**What is asked:**
A - According to the passage on asteroids and comets, in what region of the Solar System did asteroids form?
B - List every work cited in the passage on asteroids and comets.
C - Reproduce the part of the passage on asteroids and comets starting with "At the end of" and going on through "(Prialnik & Mekler 1991).".

**Quoted passage:**
The different formation regions of asteroids and comets in the Solar System produced differences in their physical properties. Asteroids are planetesimals formed during the early ages of the Solar System in the region between Mars and Jupiter while comets were formed in a region that extends from the giant planets to the outer limits of the pre-solar nebula. As a consequence, there is a significant difference in the content of volatile material in both populations. This fact has provided the most apparent distinction between members of these two populations: comet nuclei, when close to the Sun, are usually surrounded by a coma produced by the out-gassing of volatiles caused by solar heating, while asteroids are not. This simple distinction has some complications due to the discovery of icy objects that rarely develop a coma due to their distance from the Sun, the discovery of asteroids with dynamical properties similar to those of comets, and the discovery of objects in typical asteroidal orbits that show temporary comet-like activity.

At the end of their active life some comets might develop an asteroidal appearance when sublimation stops and reaches dormancy or extinction due to the depletion of volatile material or by a crust built up on their surfaces (Rickman et al. 1990; Benkhoff & Huebner 1996; Kührt & Keller 1994; Jewitt 2002). The gas activity of a cometary nucleus coming close to the Sun can form a layer of dust grains that are too heavy to be blown off by the gas outflow. This crust could eventually become so thick that subsurface volatiles cannot be warmed up to sublimation temperature, ceasing any cometary activity, and the nucleus appears observationally identical to an asteroid. Since this crust does not completely stop the vapor production in the comet interior, it could be possible that a large amount of ice is present below it even though the comet reaches an inactive state (Prialnik & Mekler 1991).

**Dataset entries:**
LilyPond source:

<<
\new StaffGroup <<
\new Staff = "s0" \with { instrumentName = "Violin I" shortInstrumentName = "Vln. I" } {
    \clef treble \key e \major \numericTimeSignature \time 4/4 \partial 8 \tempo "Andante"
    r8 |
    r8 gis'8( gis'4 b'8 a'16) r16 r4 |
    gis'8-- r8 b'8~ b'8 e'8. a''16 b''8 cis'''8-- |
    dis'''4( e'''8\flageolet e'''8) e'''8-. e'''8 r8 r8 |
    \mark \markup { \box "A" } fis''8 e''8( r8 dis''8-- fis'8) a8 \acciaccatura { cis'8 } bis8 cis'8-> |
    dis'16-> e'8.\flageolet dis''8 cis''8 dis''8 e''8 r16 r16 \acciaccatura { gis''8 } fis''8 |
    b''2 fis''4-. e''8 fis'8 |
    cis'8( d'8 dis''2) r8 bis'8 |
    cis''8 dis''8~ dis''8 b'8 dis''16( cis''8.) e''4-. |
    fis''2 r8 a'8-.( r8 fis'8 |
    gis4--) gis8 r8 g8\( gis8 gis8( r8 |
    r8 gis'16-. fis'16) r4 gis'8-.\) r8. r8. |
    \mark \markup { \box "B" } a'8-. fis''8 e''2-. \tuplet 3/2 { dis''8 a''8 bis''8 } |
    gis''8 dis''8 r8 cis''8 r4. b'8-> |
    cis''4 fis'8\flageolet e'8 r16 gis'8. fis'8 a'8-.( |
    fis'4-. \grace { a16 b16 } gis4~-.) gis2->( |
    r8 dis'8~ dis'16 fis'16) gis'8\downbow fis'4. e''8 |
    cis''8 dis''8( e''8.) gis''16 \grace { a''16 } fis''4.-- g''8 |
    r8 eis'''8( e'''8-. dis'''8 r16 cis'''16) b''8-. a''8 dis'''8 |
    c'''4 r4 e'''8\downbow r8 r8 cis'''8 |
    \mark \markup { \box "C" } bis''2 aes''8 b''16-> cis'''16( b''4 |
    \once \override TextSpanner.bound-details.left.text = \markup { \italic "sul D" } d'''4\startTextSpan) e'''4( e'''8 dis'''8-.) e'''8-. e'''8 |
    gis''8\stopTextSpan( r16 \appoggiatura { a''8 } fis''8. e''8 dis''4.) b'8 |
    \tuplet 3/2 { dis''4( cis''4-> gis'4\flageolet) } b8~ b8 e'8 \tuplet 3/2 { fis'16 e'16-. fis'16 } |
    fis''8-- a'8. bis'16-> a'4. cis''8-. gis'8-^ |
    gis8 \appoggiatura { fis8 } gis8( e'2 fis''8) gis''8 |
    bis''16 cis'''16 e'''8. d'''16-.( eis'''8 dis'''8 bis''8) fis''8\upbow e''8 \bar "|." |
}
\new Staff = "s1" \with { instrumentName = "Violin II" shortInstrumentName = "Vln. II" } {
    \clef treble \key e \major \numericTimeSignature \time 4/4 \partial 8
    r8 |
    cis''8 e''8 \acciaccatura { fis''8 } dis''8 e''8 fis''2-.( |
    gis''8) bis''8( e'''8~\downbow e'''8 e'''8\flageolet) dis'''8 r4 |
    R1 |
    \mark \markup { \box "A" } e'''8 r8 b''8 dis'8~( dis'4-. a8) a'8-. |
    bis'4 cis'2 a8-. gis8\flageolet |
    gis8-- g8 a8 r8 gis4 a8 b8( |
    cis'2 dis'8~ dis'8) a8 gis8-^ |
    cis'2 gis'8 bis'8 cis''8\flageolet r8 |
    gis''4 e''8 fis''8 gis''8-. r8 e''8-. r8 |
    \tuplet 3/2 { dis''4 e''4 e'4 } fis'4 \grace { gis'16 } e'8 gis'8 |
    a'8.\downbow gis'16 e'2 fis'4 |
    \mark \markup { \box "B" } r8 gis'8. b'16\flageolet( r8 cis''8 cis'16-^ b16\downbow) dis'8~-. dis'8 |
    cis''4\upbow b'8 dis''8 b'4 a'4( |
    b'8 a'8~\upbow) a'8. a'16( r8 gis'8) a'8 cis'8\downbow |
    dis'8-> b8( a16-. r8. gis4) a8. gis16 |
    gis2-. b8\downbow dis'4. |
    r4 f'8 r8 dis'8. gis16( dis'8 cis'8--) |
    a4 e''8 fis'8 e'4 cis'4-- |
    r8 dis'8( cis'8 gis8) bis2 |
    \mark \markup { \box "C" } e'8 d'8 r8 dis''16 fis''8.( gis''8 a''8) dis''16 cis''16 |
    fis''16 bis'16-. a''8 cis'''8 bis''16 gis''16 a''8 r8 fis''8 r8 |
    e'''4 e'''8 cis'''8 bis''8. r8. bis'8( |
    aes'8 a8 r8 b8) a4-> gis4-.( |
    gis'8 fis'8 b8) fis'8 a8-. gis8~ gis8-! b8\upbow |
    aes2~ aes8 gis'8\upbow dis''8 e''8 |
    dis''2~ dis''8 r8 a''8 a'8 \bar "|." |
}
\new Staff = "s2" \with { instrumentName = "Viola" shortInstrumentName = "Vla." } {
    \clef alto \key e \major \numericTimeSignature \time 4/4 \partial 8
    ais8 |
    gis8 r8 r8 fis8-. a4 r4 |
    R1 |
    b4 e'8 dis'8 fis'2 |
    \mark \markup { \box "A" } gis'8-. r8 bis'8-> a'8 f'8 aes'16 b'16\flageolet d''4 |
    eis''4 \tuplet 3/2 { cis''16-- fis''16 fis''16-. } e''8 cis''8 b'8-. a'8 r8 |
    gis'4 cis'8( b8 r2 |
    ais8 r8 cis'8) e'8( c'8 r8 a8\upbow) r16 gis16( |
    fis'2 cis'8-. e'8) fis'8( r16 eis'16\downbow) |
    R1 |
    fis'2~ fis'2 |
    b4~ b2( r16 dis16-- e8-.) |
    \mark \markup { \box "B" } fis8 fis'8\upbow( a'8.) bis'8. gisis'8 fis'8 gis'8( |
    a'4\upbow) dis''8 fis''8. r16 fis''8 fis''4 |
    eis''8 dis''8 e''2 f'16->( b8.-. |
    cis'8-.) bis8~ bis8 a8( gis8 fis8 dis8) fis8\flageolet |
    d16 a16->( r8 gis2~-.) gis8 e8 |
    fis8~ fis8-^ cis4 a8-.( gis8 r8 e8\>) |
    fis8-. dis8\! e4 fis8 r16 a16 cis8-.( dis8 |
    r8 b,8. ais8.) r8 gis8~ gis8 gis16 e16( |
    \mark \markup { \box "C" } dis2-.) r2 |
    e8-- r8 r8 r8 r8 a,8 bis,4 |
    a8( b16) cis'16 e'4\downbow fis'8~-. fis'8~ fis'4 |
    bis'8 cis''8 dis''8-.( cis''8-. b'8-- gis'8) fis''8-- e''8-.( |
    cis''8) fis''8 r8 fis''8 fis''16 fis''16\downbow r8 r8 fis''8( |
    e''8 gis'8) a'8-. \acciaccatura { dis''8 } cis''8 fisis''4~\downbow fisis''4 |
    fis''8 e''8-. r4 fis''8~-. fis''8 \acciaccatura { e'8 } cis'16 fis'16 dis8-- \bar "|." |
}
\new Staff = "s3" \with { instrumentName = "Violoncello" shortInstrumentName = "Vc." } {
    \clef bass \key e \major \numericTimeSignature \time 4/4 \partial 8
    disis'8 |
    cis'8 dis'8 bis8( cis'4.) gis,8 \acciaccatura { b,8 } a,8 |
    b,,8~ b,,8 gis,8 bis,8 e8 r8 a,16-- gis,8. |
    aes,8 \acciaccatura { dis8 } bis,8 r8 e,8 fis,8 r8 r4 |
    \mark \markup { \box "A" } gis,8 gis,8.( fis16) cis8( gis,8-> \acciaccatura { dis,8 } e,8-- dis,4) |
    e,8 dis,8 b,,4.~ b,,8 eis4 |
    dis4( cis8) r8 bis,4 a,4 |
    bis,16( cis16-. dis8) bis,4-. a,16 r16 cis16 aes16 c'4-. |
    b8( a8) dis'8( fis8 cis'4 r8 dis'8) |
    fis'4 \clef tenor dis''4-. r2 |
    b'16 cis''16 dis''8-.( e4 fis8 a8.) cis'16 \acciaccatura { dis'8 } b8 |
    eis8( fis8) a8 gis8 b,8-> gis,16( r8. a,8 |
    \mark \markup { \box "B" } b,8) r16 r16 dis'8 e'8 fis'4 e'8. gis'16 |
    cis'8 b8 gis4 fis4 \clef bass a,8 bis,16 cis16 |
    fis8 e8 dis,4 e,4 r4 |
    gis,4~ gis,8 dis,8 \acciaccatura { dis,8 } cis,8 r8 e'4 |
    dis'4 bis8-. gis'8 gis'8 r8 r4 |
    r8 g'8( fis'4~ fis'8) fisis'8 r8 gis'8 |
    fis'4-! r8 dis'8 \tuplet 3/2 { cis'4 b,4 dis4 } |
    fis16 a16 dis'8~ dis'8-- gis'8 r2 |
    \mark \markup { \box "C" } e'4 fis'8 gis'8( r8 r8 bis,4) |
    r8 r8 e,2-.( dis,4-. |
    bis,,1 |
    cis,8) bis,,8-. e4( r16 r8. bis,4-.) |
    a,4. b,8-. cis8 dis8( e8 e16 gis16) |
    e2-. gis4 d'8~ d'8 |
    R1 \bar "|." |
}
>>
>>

**Answers for this exercise:**
A - Between Mars and Jupiter.

B -
- Rickman et al. 1990
- Benkhoff & Huebner 1996
- Kührt & Keller 1994
- Jewitt 2002
- Prialnik & Mekler 1991

C -
At the end of their active life some comets might develop an asteroidal appearance when sublimation stops and reaches dormancy or extinction due to the depletion of volatile material or by a crust built up on their surfaces (Rickman et al. 1990; Benkhoff & Huebner 1996; Kührt & Keller 1994; Jewitt 2002). The gas activity of a cometary nucleus coming close to the Sun can form a layer of dust grains that are too heavy to be blown off by the gas outflow. This crust could eventually become so thick that subsurface volatiles cannot be warmed up to sublimation temperature, ceasing any cometary activity, and the nucleus appears observationally identical to an asteroid. Since this crust does not completely stop the vapor production in the comet interior, it could be possible that a large amount of ice is present below it even though the comet reaches an inactive state (Prialnik & Mekler 1991).